*SHORT EXERCISE*
Print the material below verbatim, from its first line up to and including the line that contains "sub-region: White Pine County".

*INPUT ROWS*

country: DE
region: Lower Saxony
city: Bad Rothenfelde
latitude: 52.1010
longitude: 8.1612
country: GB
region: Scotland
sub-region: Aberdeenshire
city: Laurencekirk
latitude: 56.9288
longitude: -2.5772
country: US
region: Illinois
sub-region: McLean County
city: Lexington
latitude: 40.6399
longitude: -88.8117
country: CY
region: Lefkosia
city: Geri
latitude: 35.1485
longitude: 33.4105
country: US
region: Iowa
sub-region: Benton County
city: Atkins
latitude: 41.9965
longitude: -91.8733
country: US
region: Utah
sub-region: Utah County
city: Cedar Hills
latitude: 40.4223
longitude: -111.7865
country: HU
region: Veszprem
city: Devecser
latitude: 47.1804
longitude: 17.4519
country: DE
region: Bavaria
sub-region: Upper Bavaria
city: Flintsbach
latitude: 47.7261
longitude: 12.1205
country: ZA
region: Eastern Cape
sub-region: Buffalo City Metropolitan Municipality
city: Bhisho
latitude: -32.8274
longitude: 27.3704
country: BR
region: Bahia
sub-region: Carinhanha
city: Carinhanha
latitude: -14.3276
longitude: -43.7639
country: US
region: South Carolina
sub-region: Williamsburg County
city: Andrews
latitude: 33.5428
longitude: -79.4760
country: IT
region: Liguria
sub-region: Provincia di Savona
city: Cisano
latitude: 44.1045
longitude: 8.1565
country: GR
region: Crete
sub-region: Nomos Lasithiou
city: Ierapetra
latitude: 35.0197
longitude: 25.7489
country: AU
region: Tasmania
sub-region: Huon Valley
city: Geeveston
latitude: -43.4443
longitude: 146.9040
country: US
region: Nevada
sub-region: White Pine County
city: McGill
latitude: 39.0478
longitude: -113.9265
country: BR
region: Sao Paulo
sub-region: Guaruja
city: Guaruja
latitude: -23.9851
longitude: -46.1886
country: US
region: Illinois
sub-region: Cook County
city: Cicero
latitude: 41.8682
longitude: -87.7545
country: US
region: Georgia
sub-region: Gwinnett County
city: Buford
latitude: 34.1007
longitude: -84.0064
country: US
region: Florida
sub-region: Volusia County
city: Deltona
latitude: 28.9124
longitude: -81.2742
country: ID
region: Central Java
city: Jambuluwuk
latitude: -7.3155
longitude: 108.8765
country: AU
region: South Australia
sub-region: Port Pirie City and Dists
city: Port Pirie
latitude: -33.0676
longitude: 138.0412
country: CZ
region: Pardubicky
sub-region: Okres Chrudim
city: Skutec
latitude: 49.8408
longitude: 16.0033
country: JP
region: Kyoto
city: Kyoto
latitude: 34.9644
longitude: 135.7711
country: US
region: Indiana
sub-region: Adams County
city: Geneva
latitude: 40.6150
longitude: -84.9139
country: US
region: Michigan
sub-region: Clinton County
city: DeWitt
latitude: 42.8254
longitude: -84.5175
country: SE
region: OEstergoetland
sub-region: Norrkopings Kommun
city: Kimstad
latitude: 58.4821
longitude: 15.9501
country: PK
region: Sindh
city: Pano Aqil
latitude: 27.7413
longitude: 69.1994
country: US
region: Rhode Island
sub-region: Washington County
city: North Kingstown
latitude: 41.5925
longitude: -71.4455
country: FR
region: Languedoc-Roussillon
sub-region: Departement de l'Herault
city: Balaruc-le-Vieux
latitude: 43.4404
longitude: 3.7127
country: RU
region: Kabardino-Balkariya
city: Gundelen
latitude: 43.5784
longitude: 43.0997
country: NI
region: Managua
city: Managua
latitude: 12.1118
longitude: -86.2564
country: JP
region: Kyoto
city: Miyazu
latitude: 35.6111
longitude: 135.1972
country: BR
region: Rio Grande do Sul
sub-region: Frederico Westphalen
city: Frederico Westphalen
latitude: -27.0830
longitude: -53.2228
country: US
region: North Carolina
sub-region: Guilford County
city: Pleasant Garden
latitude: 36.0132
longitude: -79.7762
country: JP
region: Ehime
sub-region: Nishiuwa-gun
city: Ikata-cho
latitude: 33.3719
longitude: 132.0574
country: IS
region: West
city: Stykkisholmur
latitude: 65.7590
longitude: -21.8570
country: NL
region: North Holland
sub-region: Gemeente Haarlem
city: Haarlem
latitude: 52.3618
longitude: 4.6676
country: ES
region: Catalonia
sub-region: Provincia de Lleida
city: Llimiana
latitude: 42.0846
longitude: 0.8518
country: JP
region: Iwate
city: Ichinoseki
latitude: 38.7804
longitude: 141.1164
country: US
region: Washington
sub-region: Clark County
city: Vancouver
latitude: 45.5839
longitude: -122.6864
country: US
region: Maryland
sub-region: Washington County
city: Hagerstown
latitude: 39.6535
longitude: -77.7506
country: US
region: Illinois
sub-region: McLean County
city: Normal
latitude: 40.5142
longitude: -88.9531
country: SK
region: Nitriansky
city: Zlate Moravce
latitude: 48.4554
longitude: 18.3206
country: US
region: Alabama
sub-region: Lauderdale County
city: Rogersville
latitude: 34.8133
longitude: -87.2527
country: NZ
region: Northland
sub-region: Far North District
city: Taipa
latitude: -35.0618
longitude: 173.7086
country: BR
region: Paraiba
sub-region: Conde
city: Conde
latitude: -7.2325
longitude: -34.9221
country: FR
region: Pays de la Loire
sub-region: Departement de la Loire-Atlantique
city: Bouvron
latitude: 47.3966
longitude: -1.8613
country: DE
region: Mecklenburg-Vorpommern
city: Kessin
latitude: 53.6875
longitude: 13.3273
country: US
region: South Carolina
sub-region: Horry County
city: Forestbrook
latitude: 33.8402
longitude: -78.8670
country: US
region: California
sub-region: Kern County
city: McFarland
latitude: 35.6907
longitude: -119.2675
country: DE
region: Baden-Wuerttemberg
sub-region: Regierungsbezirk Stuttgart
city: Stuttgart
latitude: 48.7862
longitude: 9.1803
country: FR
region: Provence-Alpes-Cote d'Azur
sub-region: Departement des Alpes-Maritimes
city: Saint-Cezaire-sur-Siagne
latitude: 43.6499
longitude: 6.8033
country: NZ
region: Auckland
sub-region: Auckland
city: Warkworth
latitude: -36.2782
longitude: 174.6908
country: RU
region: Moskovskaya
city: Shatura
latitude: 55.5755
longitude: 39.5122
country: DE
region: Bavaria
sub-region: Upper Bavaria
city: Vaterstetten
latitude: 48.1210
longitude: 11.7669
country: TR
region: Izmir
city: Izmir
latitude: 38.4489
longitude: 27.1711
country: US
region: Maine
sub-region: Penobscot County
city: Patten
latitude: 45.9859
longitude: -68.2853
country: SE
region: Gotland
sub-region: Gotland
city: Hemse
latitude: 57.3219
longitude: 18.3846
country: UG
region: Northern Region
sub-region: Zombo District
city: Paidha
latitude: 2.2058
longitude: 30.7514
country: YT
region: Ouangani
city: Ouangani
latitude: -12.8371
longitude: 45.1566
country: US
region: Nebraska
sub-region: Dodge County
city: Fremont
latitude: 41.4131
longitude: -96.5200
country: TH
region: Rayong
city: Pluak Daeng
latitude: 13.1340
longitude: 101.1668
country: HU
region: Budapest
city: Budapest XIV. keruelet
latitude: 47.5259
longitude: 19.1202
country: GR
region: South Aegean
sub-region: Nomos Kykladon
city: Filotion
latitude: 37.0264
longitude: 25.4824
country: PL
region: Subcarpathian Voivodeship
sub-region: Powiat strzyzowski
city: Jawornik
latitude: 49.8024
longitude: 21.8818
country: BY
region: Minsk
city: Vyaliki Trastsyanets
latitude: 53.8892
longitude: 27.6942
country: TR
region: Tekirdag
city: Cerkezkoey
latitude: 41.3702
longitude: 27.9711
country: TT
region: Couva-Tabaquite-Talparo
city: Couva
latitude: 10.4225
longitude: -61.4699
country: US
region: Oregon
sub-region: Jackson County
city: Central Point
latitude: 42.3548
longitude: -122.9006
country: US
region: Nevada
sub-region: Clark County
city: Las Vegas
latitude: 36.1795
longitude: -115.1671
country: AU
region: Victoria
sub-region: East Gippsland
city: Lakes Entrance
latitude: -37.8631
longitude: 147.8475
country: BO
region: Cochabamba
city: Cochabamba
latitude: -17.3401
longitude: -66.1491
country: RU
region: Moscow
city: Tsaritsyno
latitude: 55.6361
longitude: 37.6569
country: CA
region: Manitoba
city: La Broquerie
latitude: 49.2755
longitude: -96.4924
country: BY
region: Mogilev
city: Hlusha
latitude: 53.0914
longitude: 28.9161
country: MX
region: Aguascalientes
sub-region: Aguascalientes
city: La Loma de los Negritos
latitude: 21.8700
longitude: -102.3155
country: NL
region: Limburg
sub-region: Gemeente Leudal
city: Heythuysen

*SOLUTION FOR THIS TASK*
country: DE
region: Lower Saxony
city: Bad Rothenfelde
latitude: 52.1010
longitude: 8.1612
country: GB
region: Scotland
sub-region: Aberdeenshire
city: Laurencekirk
latitude: 56.9288
longitude: -2.5772
country: US
region: Illinois
sub-region: McLean County
city: Lexington
latitude: 40.6399
longitude: -88.8117
country: CY
region: Lefkosia
city: Geri
latitude: 35.1485
longitude: 33.4105
country: US
region: Iowa
sub-region: Benton County
city: Atkins
latitude: 41.9965
longitude: -91.8733
country: US
region: Utah
sub-region: Utah County
city: Cedar Hills
latitude: 40.4223
longitude: -111.7865
country: HU
region: Veszprem
city: Devecser
latitude: 47.1804
longitude: 17.4519
country: DE
region: Bavaria
sub-region: Upper Bavaria
city: Flintsbach
latitude: 47.7261
longitude: 12.1205
country: ZA
region: Eastern Cape
sub-region: Buffalo City Metropolitan Municipality
city: Bhisho
latitude: -32.8274
longitude: 27.3704
country: BR
region: Bahia
sub-region: Carinhanha
city: Carinhanha
latitude: -14.3276
longitude: -43.7639
country: US
region: South Carolina
sub-region: Williamsburg County
city: Andrews
latitude: 33.5428
longitude: -79.4760
country: IT
region: Liguria
sub-region: Provincia di Savona
city: Cisano
latitude: 44.1045
longitude: 8.1565
country: GR
region: Crete
sub-region: Nomos Lasithiou
city: Ierapetra
latitude: 35.0197
longitude: 25.7489
country: AU
region: Tasmania
sub-region: Huon Valley
city: Geeveston
latitude: -43.4443
longitude: 146.9040
country: US
region: Nevada
sub-region: White Pine County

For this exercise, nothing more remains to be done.